>>>

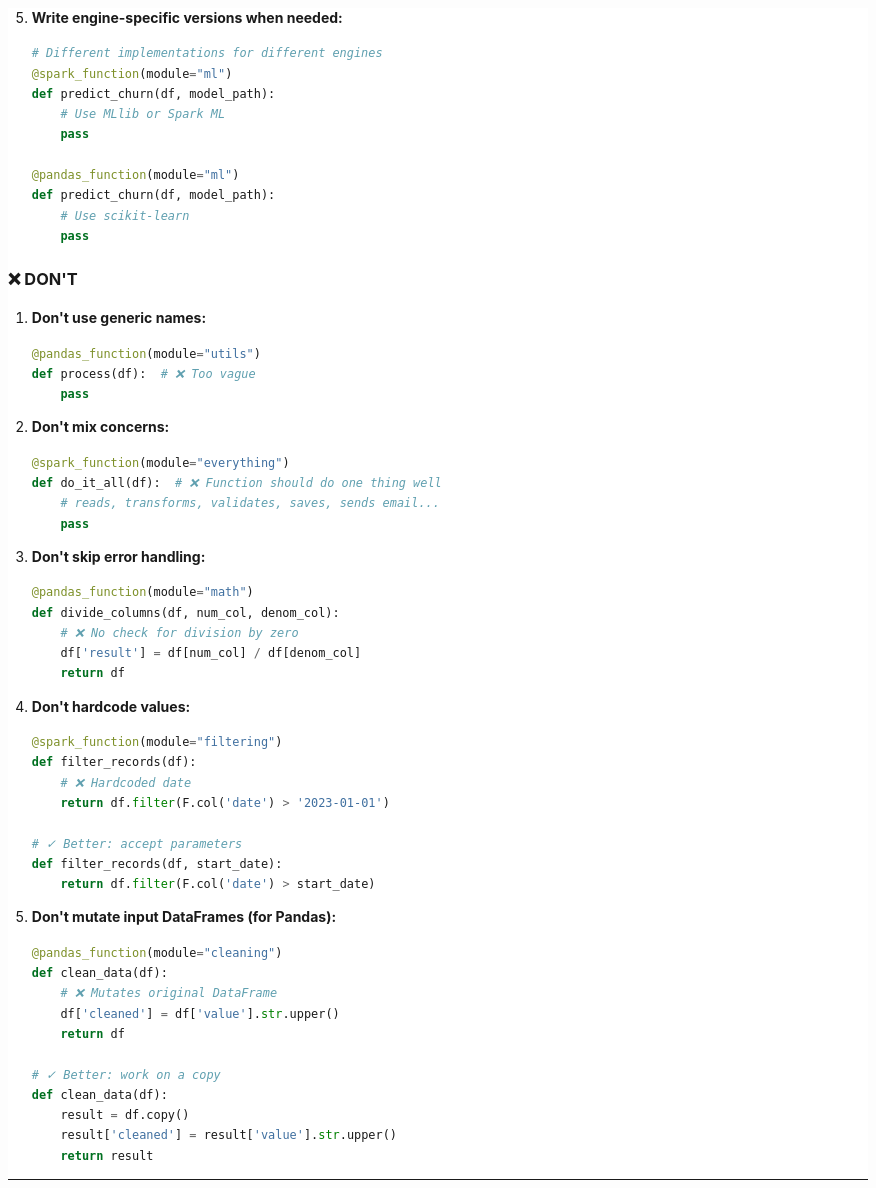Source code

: 5. **Write engine-specific versions when needed:**
   ```python
   # Different implementations for different engines
   @spark_function(module="ml")
   def predict_churn(df, model_path):
       # Use MLlib or Spark ML
       pass
   
   @pandas_function(module="ml")
   def predict_churn(df, model_path):
       # Use scikit-learn
       pass
   ```

### ❌ DON'T

1. **Don't use generic names:**
   ```python
   @pandas_function(module="utils")
   def process(df):  # ❌ Too vague
       pass
   ```

2. **Don't mix concerns:**
   ```python
   @spark_function(module="everything")
   def do_it_all(df):  # ❌ Function should do one thing well
       # reads, transforms, validates, saves, sends email...
       pass
   ```

3. **Don't skip error handling:**
   ```python
   @pandas_function(module="math")
   def divide_columns(df, num_col, denom_col):
       # ❌ No check for division by zero
       df['result'] = df[num_col] / df[denom_col]
       return df
   ```

4. **Don't hardcode values:**
   ```python
   @spark_function(module="filtering")
   def filter_records(df):
       # ❌ Hardcoded date
       return df.filter(F.col('date') > '2023-01-01')
   
   # ✓ Better: accept parameters
   def filter_records(df, start_date):
       return df.filter(F.col('date') > start_date)
   ```

5. **Don't mutate input DataFrames (for Pandas):**
   ```python
   @pandas_function(module="cleaning")
   def clean_data(df):
       # ❌ Mutates original DataFrame
       df['cleaned'] = df['value'].str.upper()
       return df
   
   # ✓ Better: work on a copy
   def clean_data(df):
       result = df.copy()
       result['cleaned'] = result['value'].str.upper()
       return result
   ```

---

<<<

- [Your task]: Look through the entries above and find each line where the word "result" occurs; copy those lines.

- [Response below]:
       df['result'] = df[num_col] / df[denom_col]
       result = df.copy()
       result['cleaned'] = result['value'].str.upper()
       return result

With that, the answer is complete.